Lay out the lines of the records from the line with "left elbow: (919, 485, 12)" to the line with "right shoulder: (864, 342, 7)" as a numbered list, including both ends and leaving out blank lines.

Records for processing:
= Beginning of Section =

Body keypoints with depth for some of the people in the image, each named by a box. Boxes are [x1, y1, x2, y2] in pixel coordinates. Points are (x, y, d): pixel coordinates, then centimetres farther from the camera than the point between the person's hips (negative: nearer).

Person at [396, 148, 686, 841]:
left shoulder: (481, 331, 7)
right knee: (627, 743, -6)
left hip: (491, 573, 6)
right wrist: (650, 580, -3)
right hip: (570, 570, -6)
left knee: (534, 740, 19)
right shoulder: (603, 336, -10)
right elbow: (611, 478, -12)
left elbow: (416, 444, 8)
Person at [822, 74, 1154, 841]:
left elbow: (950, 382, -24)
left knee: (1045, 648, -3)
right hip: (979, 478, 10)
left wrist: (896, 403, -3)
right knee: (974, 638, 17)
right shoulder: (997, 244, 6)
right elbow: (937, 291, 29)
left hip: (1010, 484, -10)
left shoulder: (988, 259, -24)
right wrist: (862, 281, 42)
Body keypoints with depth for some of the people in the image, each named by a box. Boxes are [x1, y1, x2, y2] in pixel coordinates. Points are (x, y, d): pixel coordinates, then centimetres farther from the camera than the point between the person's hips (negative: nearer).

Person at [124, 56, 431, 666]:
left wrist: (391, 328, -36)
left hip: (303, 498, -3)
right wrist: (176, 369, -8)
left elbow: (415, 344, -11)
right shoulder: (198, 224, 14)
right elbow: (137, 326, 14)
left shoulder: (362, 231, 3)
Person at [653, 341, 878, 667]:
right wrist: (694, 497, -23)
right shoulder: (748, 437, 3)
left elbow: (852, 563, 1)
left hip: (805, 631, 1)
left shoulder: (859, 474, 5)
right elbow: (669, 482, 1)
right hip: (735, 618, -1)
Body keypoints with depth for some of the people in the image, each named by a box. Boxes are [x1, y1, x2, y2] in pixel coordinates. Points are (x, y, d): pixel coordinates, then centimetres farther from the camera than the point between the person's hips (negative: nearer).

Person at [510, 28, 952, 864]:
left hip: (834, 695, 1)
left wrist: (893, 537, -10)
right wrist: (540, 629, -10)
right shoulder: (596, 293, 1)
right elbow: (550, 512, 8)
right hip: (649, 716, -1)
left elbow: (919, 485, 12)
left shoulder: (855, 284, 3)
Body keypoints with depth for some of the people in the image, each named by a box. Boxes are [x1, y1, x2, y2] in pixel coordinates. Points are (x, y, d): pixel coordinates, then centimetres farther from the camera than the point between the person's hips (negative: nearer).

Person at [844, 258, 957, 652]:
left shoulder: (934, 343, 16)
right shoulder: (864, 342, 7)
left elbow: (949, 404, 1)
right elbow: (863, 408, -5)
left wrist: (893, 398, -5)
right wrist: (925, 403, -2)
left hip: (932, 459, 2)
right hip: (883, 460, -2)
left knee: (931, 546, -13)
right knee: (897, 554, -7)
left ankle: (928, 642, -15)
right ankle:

= End of Section =

Answer to the exercise:
1. left elbow: (919, 485, 12)
2. left shoulder: (855, 284, 3)
3. Body keypoints with depth for some of the people in the image, each named by a box. Boxes are [x1, y1, x2, y2] in pixel coordinates. Points are (x, y, d): pixel coordinates, then centimetres farther from the camera than the point between the person's hips (negative: nearer).
4. Person at [844, 258, 957, 652]:
5. left shoulder: (934, 343, 16)
6. right shoulder: (864, 342, 7)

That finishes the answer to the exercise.